Page excerpt
"""
Figure 1: showing a discrete trait at the tips

ancestral probabilities

Now let’s go one step further and visualize the probabilities of “high” and “low” elevation (as a binary trait) from this figure(b) with pie charts instead of boring hard-to-read numbers.

Code
colnames = names(asr)[3:end] # to get the correct state - probability match
# create a new column in the asr data frame, filled with the empty string ""
asr[!,:fake] .= ""; # to add fake internal node labels later: and extract their positions
asr # just to check

coltrait = ["red","grey"] # or anything else: names that R knows how to interpret

# start the plot
R"par"(mar=[0,0,0,0]);
res = plot(fit.net, tipoffset=0.5, xlim=[0.5,16], arrowlen=0.15,
           nodelabel = asr[:,[:nodenumber, :fake]]);
ndf = res[13] # had locations of internal nodes, this time

# add pie charts, using locations of internal nodes
for i in 1:nrow(asr) # loop over each row in the ancestral state reconstruction data frame
  ii = findfirst(isequal(string(asr[!,:nodenumber][i])), ndf[!,:num]);
  colpp = Vector(asr[i,colnames]);
  R"ape::floating.pie.asp"(ndf[ii,:x], ndf[ii,:y], colpp,
                           radius=0.2, col=coltrait);
end
# add legend with correct mapping of color -> state
R"legend"(x=1, y=19, legend=colnames, pch=21, var"pt.bg"=coltrait,
          bty="n", title="elevation", var"title.adj"=0, var"pt.cex"=1.5);

Figure 2: pie charts to show ancestral state probabilities

continuous trait data at the tips

Here is an example to vizualize the actual elevation values, at the tips.
"""
Provided material
"""
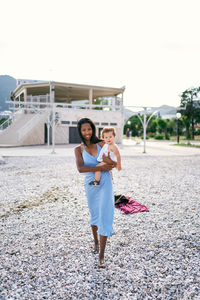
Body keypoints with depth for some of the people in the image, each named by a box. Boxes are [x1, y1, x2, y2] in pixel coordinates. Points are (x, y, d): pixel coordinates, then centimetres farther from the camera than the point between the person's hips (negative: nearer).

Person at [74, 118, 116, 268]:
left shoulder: (101, 144, 0)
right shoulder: (79, 149, 0)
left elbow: (114, 164, -3)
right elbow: (80, 168, -17)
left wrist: (108, 161, -22)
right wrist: (100, 167, -23)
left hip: (105, 183, -1)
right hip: (91, 184, 1)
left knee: (104, 216, -6)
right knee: (95, 215, 18)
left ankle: (101, 256, 2)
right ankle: (96, 242, 44)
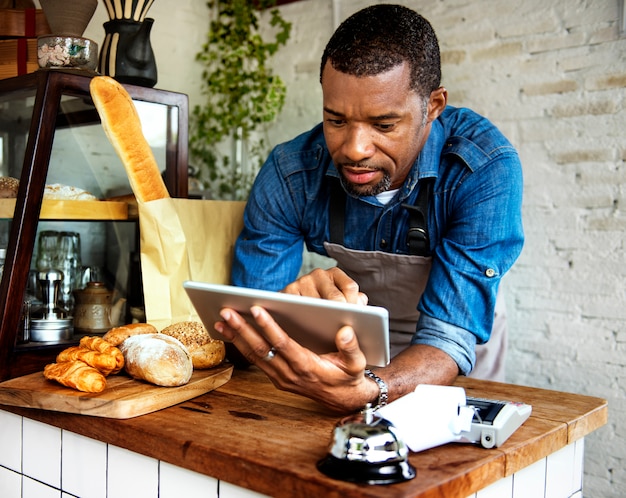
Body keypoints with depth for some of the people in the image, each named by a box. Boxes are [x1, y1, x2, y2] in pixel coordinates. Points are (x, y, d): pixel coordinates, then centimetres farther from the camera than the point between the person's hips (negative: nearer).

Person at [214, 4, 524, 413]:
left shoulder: (486, 169, -25)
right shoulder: (290, 173, -18)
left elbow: (449, 341, -31)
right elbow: (248, 325, -16)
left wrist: (363, 391, -50)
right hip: (350, 349, 1)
"""
Brief 1
Write out the excerpt on plotting ancestral state probabilities in full, word for word.
Brief 2
How many lines of the rows contain the string "shoulder"? Case counts; reply with the number alone.

Response box 1
Figure 1: showing a discrete trait at the tips

ancestral probabilities

Now let’s go one step further and visualize the probabilities of “high” and “low” elevation (as a binary trait) from this figure(b) with pie charts instead of boring hard-to-read numbers.

Code
colnames = names(asr)[3:end] # to get the correct state - probability match
# create a new column in the asr data frame, filled with the empty string ""
asr[!,:fake] .= ""; # to add fake internal node labels later: and extract their positions
asr # just to check

coltrait = ["red","grey"] # or anything else: names that R knows how to interpret

# start the plot
R"par"(mar=[0,0,0,0]);
res = plot(fit.net, tipoffset=0.5, xlim=[0.5,16], arrowlen=0.15,
           nodelabel = asr[:,[:nodenumber, :fake]]);
ndf = res[13] # had locations of internal nodes, this time

# add pie charts, using locations of internal nodes
for i in 1:nrow(asr) # loop over each row in the ancestral state reconstruction data frame
  ii = findfirst(isequal(string(asr[!,:nodenumber][i])), ndf[!,:num]);
  colpp = Vector(asr[i,colnames]);
  R"ape::floating.pie.asp"(ndf[ii,:x], ndf[ii,:y], colpp,
                           radius=0.2, col=coltrait);
end
# add legend with correct mapping of color -> state
R"legend"(x=1, y=19, legend=colnames, pch=21, var"pt.bg"=coltrait,
          bty="n", title="elevation", var"title.adj"=0, var"pt.cex"=1.5);

Figure 2: pie charts to show ancestral state probabilities

continuous trait data at the tips

Here is an example to vizualize the actual elevation values, at the tips.

Response box 2
4